Le principal enjeu autour de la normalisation est de garantir la qualité de l’audit. Celle-ci permet de réduire les asymétries d’information : il s’agit de situations où un agent dispose de connaissances qu’un autre agent gagnerait à connaître et qu’il faut donc inciter à révéler. La qualité de l’audit vise également à permettre de découvrir une anomalie significative et à la signaler. Cette exigence passe donc par la garantie de l’indépendance des auditeurs et surtout par le développement d’un contrôle légal structuré autour d’instances de régulation (le H3C en France, le PCAOB aux États-Unis).

Conclusion

Un audit peut reposer d’une part sur des normes internes fixées par l’entité en fonction de ses besoins stratégiques (c’est principalement le cas des grands groupes internationaux) mais aussi, d’autre part, sur des normes contractuelles issues des relations nouées entre l’entité et ses clients, usagers, adhérents et qui établissent des obligations (ex : en matière d’approvisionnement).
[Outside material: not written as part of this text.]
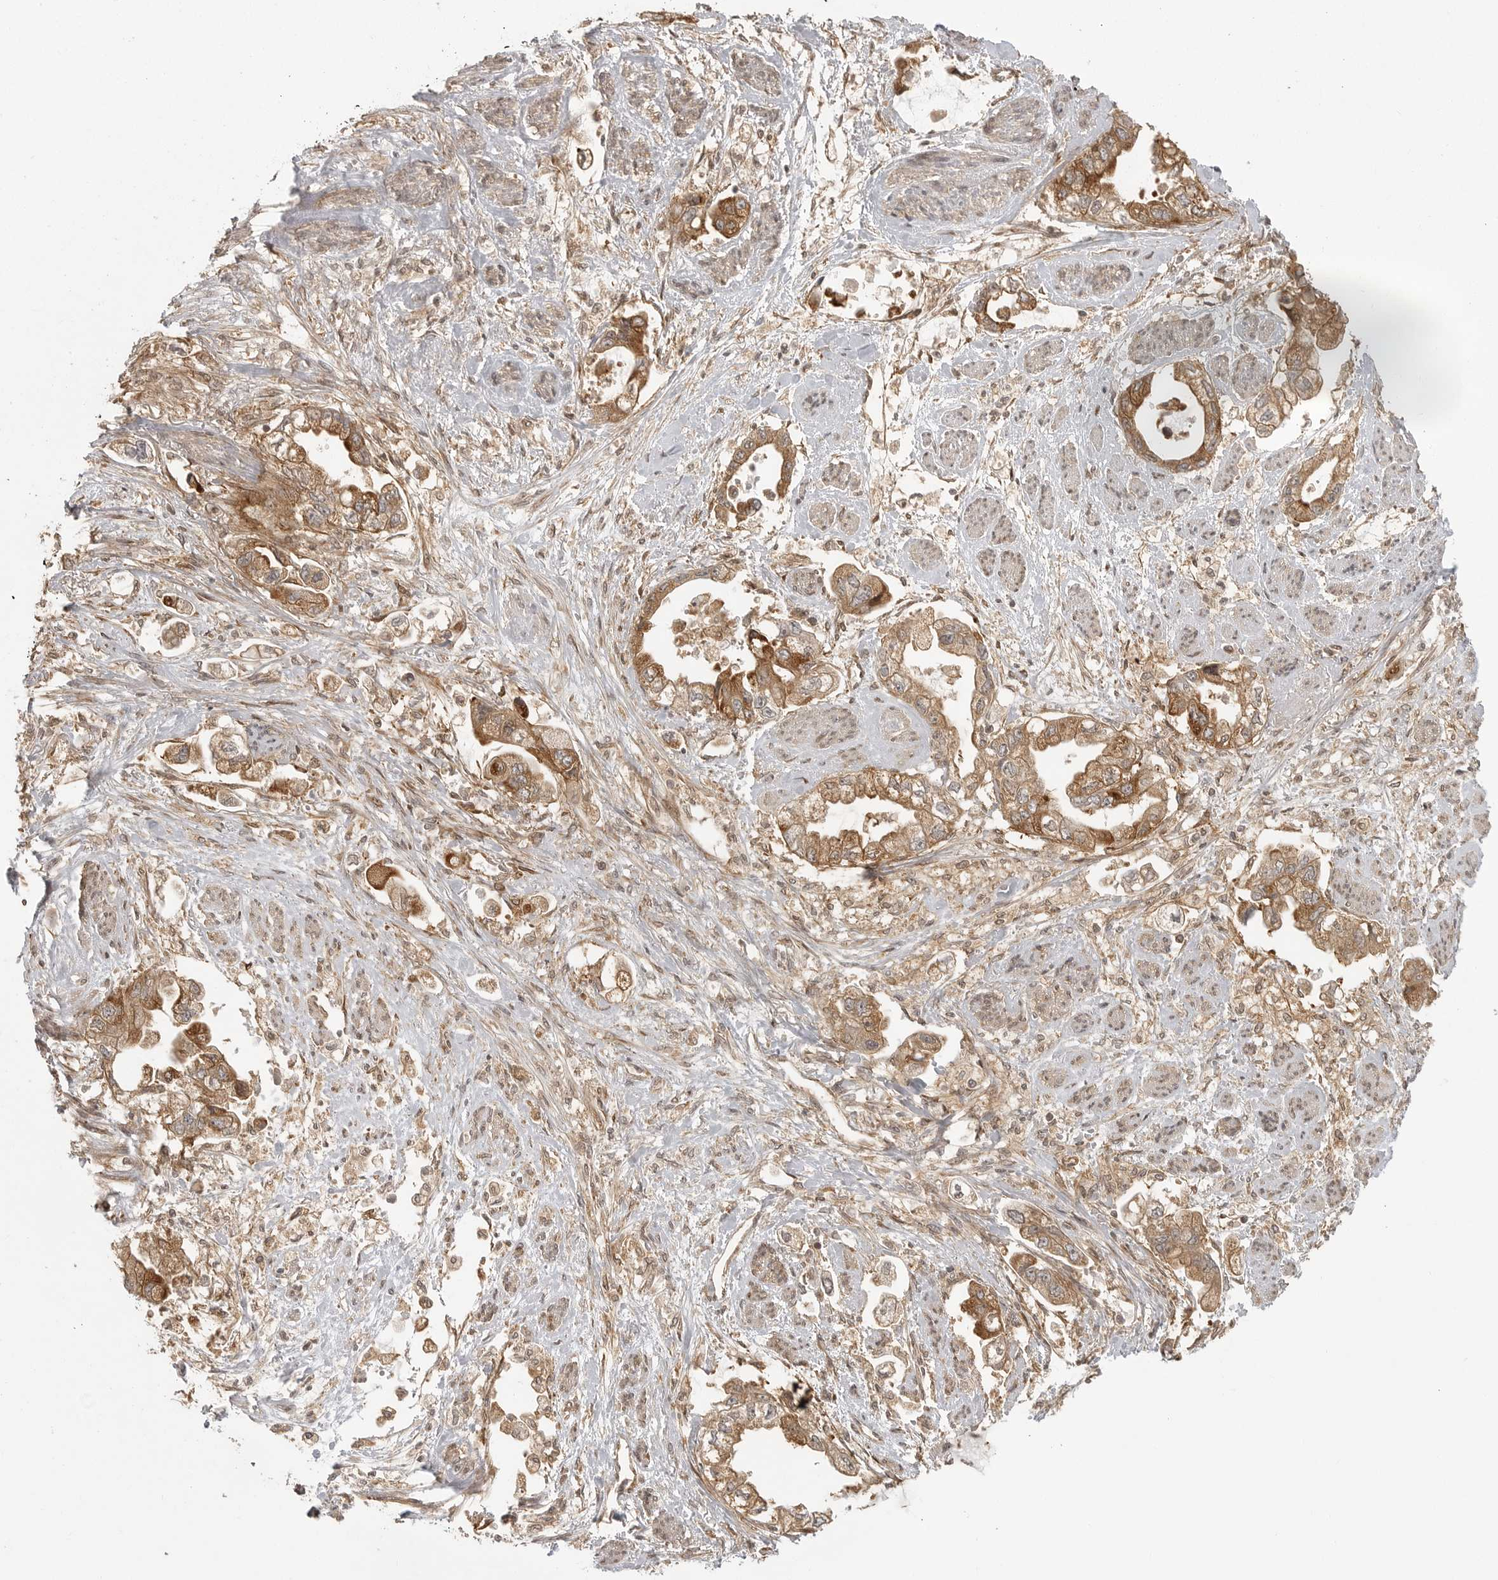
{"staining": {"intensity": "moderate", "quantity": ">75%", "location": "cytoplasmic/membranous"}, "tissue": "stomach cancer", "cell_type": "Tumor cells", "image_type": "cancer", "snomed": [{"axis": "morphology", "description": "Adenocarcinoma, NOS"}, {"axis": "topography", "description": "Stomach"}], "caption": "Tumor cells demonstrate moderate cytoplasmic/membranous staining in approximately >75% of cells in adenocarcinoma (stomach). The protein is stained brown, and the nuclei are stained in blue (DAB (3,3'-diaminobenzidine) IHC with brightfield microscopy, high magnification).", "gene": "FAT3", "patient": {"sex": "male", "age": 62}}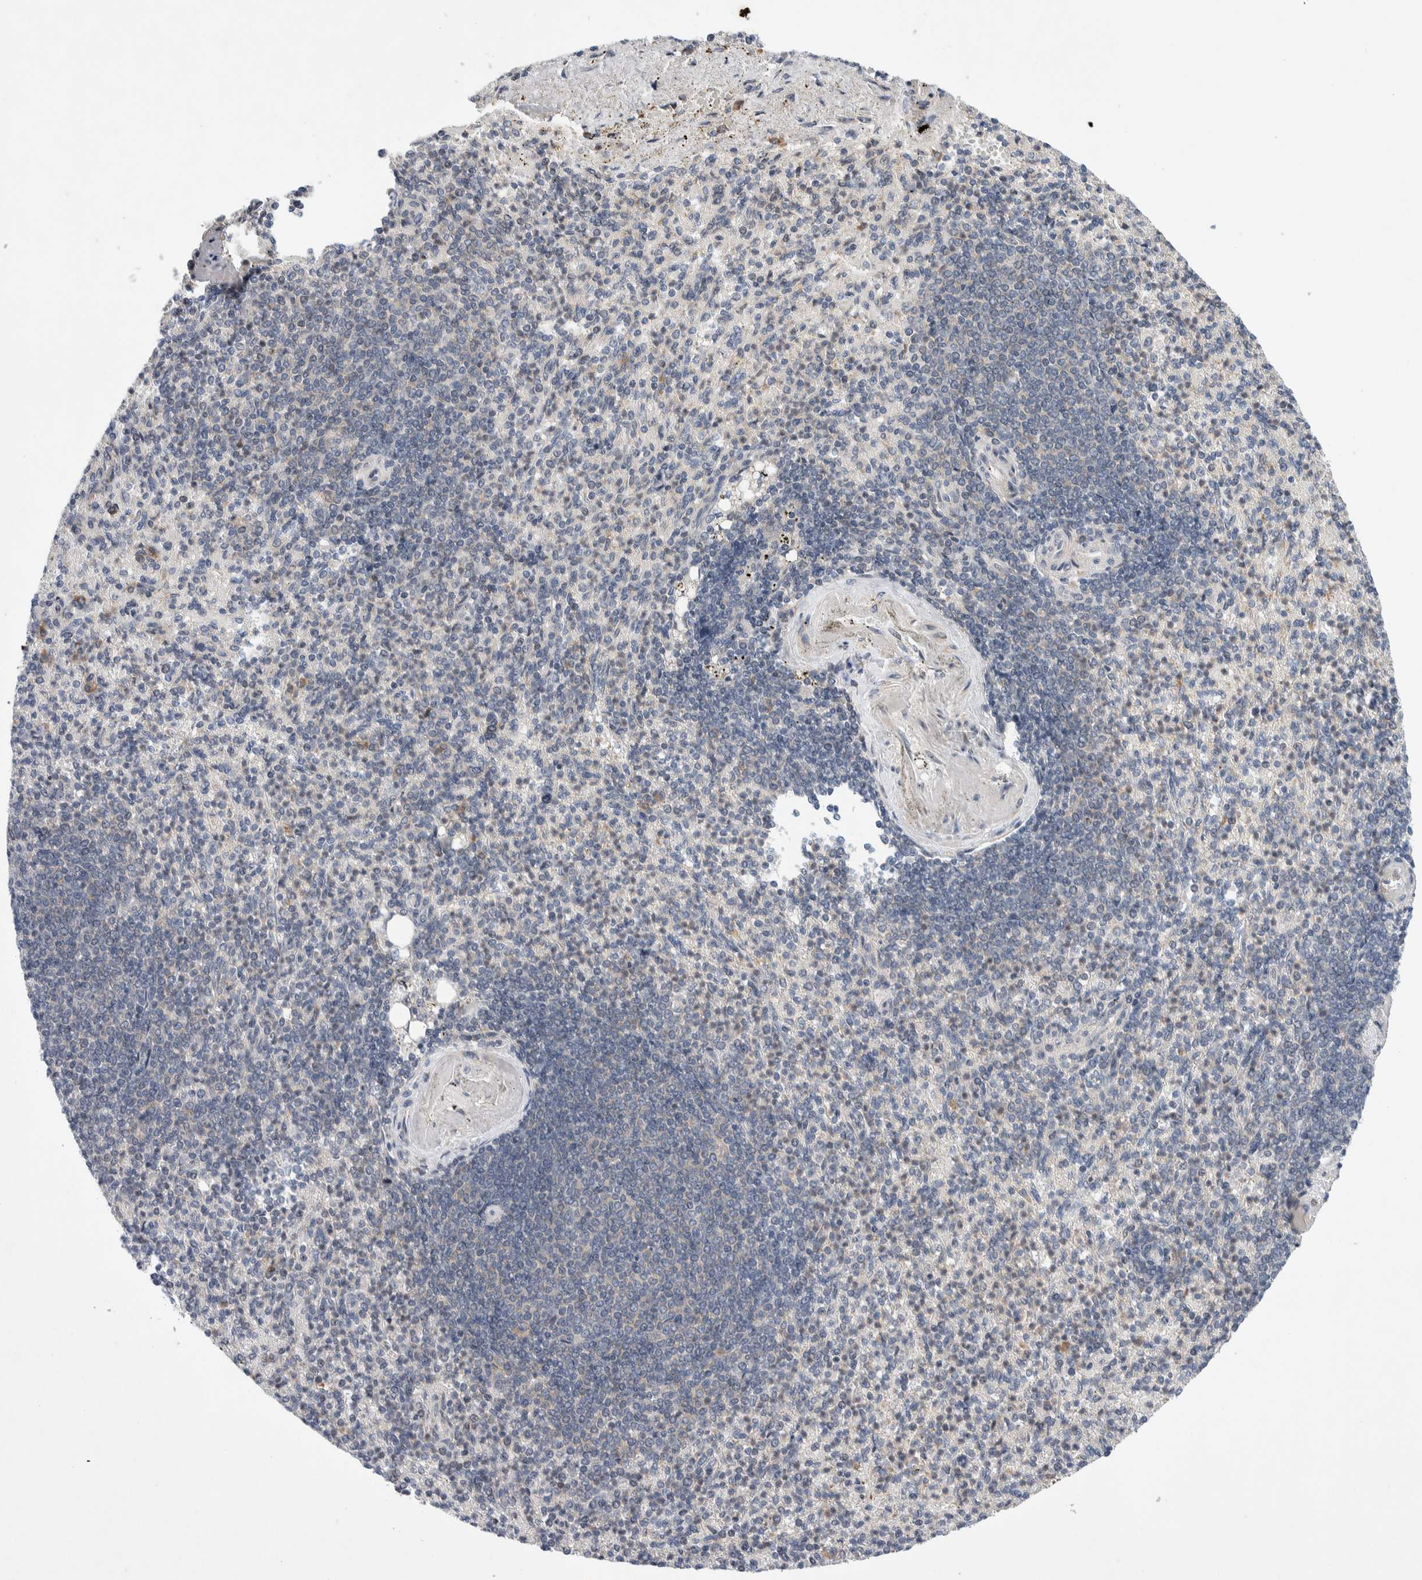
{"staining": {"intensity": "weak", "quantity": "25%-75%", "location": "cytoplasmic/membranous"}, "tissue": "spleen", "cell_type": "Cells in red pulp", "image_type": "normal", "snomed": [{"axis": "morphology", "description": "Normal tissue, NOS"}, {"axis": "topography", "description": "Spleen"}], "caption": "This is a photomicrograph of immunohistochemistry staining of unremarkable spleen, which shows weak positivity in the cytoplasmic/membranous of cells in red pulp.", "gene": "LZTS1", "patient": {"sex": "female", "age": 74}}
Ainsi l’audit vise à vérifier la conformité en raisonnant d’abord norme par norme (afin de détecter des anomalies) puis globalement (pour apprécier leur impact général sur le fonctionnement de l’entité). Parmi ces normes spécifiques on trouvera notamment des manuels de procédure mais aussi des usages ou des coutumes propres aux domaines professionnels concernés.

Par ailleurs il existe des référentiels pour le contrôle interne avec des instances spécifiques et des certifications. Leur rôle est particulièrement important sur les marchés financiers.